QUÉBEC – À l’ère du numérique, où l’économie a le dernier mot sur presque tout, le marché de l’art subit des transformations, ces dernières années, qui affectent de nombreux créateurs. Comment les artistes professionnels en art visuel réagissent-ils à cette nouvelle réalité ? La réponse semble presque unanime chez les artistes : en tant que créateur, il ne faut jamais produire en fonction du marché.

C’est donc dans un univers où l’art et les oeuvres sont soumis aux diktats du marché que les artistes évoluent, souvent dans une situation financière précaire. L’artiste-sculpteure Carole Baillargeon, dont le dernier vernissage a eu lieu le 20 novembre à Québec, estime que la culture de la gratuité et le peu de subventions accordées aux artistes rendent leur situation particulièrement difficile depuis quelque temps.

Pourtant, plusieurs de ces êtres passionnés en soif de créer semblent résignés à ne pas tomber dans les pièges du marché. Vouloir vivre de son art ne doit pas être un frein aux aspirations de l’artiste, puisque cela entre en contradiction avec la liberté inhérente à la vraie création, croit le directeur du centre d’art visuel Sporobole, Éric Desmarais.

L’artiste-peintre Sandra Tremblay, pour sa part, estime que toucher les gens par le biais des oeuvres fait partie de son but, en tant qu’artiste. Mais cette volonté de faire écho auprès du public se distingue du désir de vendre.

« Nous devons aller dans le sens de nos valeurs et continuer à nous développer, à creuser, à sonder nos tripes » explique-t-elle. Selon l’artiste-peintre, en voulant vendre à tout prix, on risque d’oublier son essence propre.

Malgré la volonté de plusieurs artistes de se distancer d’un art galvaudé par le marché, les facteurs inhérents à l’ère du numérique les affectent néanmoins.

Difficile de protéger ses oeuvres

La protection du droit d’auteur est un véritable défi dans le contexte du développement numérique. C’est l’avis de Carole Baillargeon, qui estime que les artistes sont mal équipés pour faire face à cette difficulté.

« Une fois que c’est sur le Web, c’est partout. Les gens peuvent facilement télécharger des photos et les utiliser comme publicité sans qu’on le sache, par exemple. Et je n’ai surtout pas les moyens d’aller poursuivre qui que ce soit », renchérit l’artiste.

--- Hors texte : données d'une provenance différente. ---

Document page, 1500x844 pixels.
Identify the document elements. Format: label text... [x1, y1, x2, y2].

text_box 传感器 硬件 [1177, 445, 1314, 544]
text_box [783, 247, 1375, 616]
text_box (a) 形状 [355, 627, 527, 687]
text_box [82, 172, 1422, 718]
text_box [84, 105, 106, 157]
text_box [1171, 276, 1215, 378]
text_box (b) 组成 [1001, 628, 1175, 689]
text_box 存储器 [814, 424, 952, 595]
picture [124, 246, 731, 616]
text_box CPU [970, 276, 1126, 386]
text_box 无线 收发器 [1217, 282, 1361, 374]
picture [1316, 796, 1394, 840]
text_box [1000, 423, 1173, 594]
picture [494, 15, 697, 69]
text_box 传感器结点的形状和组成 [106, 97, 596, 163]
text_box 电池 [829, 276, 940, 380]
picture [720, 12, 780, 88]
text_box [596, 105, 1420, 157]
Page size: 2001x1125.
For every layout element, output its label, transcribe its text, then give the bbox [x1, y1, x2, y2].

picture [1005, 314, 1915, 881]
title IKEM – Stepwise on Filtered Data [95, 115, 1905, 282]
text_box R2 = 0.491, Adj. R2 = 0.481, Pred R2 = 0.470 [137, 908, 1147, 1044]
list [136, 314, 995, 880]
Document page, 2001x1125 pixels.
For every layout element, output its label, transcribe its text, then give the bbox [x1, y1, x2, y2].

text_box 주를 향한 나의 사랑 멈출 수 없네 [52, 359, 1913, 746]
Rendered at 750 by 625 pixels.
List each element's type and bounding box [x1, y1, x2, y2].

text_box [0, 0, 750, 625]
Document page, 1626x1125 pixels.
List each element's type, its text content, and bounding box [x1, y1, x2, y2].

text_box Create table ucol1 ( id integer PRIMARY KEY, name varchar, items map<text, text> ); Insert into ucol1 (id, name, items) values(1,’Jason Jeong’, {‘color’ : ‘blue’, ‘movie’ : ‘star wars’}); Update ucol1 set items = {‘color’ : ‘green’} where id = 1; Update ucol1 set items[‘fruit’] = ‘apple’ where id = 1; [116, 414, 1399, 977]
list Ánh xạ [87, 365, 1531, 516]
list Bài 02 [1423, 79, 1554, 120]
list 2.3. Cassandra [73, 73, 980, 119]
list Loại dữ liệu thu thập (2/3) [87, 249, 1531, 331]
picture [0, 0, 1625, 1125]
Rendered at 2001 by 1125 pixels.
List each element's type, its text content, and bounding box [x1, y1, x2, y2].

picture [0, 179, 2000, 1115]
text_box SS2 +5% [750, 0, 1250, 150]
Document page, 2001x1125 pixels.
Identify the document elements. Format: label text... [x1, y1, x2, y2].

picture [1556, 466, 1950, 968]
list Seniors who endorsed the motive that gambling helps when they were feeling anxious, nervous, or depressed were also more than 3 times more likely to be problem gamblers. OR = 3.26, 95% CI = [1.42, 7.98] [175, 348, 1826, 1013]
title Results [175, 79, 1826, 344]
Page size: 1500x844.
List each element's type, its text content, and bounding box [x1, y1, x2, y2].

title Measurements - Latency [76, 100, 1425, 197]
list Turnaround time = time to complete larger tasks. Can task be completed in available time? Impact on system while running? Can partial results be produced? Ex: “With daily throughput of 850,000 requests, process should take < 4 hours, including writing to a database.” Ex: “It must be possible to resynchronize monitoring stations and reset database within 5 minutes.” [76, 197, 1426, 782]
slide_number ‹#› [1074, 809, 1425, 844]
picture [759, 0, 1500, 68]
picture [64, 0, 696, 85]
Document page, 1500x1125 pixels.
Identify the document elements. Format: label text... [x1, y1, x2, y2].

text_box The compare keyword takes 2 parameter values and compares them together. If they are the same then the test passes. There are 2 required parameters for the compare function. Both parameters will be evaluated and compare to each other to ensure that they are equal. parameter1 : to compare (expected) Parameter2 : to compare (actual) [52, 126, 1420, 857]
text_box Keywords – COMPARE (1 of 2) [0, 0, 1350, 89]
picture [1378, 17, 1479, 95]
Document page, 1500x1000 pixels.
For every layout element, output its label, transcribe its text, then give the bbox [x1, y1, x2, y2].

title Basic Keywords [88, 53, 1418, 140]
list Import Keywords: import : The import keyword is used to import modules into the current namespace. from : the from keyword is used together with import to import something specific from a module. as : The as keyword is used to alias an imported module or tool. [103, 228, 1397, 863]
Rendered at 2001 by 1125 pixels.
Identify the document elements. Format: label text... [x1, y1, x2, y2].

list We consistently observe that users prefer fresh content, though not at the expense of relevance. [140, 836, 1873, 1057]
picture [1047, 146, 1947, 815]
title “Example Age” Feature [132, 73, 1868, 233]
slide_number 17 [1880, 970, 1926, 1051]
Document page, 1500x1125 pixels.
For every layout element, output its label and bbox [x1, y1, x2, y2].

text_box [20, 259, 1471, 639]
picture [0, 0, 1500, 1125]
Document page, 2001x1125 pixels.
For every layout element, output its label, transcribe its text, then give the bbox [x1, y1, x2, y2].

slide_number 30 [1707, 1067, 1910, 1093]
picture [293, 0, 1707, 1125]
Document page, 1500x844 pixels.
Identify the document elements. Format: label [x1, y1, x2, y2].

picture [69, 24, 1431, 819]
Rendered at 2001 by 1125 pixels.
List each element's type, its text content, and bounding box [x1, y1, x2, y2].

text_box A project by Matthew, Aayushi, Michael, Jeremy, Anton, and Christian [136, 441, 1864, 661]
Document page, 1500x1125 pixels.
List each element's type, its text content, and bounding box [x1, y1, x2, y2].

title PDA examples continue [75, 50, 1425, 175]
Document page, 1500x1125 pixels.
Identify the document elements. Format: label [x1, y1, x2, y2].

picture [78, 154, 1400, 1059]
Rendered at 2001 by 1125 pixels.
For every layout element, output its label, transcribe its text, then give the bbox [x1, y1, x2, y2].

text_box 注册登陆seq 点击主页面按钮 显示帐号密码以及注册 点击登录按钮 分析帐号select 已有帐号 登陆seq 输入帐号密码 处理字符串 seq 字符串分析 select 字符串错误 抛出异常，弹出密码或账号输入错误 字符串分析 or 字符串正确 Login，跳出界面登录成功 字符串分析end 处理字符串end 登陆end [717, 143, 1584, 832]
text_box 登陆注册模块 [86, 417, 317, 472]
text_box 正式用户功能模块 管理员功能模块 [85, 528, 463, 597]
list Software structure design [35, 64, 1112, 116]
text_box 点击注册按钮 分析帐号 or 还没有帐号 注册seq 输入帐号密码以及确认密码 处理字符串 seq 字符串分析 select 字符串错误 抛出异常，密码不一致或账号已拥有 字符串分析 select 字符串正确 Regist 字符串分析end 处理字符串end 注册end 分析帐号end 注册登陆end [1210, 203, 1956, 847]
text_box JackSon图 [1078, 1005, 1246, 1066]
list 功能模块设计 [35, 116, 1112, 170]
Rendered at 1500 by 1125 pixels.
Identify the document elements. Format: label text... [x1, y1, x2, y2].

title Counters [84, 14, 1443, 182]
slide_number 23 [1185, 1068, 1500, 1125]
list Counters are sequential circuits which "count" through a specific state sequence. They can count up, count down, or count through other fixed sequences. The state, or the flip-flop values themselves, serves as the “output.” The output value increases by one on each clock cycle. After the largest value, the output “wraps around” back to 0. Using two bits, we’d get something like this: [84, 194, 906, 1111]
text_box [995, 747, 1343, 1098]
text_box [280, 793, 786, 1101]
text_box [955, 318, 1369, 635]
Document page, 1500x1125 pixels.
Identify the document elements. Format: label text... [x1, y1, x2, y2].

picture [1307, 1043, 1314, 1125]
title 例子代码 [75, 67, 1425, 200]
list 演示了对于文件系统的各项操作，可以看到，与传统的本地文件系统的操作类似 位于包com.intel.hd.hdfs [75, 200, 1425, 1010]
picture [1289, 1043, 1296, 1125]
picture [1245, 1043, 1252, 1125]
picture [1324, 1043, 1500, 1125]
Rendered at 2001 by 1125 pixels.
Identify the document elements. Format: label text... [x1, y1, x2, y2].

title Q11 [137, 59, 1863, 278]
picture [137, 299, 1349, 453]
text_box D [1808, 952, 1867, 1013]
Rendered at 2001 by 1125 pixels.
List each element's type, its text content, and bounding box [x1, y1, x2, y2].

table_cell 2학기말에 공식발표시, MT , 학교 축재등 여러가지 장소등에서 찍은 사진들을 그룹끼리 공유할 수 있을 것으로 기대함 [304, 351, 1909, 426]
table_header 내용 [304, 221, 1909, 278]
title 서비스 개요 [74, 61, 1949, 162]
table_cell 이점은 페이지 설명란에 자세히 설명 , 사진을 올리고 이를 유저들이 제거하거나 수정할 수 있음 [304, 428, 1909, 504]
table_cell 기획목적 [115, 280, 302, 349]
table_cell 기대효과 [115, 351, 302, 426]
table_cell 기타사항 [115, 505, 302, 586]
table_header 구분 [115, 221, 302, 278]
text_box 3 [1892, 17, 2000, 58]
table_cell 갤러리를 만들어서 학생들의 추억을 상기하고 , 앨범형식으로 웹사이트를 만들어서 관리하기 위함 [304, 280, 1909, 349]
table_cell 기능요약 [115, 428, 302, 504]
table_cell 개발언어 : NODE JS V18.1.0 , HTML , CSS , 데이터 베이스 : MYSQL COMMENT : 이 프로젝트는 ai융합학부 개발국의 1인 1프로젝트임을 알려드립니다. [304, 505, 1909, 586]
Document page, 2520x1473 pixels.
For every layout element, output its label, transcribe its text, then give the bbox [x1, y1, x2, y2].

La réforme de la Loi sur le droit d’auteur par le gouvernement conservateur, en 2012, n’a pas aidé la situation, puisqu’« elle autorise à une vaste échelle les utilisations [d’oeuvres] sans permission et sans compensation » pour les artistes, explique le romancier Claude Vaillancourt. L’auteur ajoute que de toute façon, plusieurs internautes réussissent toujours à contourner les barrières et à se procurer des contenus de manière gratuite sur le Net.

Perte d’authenticité

L’archivage illimité que permet Internet et le répertoire d’oeuvres en ligne accessibles en quelques clics n’aident certainement pas à faire vivre les artistes de leurs productions. Certains consommateurs se satisfont de ce que le Net leur offre, se désintéressant ainsi de l’oeuvre authentique du créateur.

Carole Baillargeon, qui travaille beaucoup avec la matière, estime pourtant que la photo d’une oeuvre ne permet certainement pas de comprendre celle-ci et de la ressentir dans toute sa complexité. 

« Mes oeuvres se veulent une réflexion sur le corps, l’individu et l’identité. Et ces émotions liées au corps, on les sent en étant présent devant l’oeuvre. Devant une image on perd toute la chaleur du matériau, la profondeur de la création », se désole finalement la sculpteure.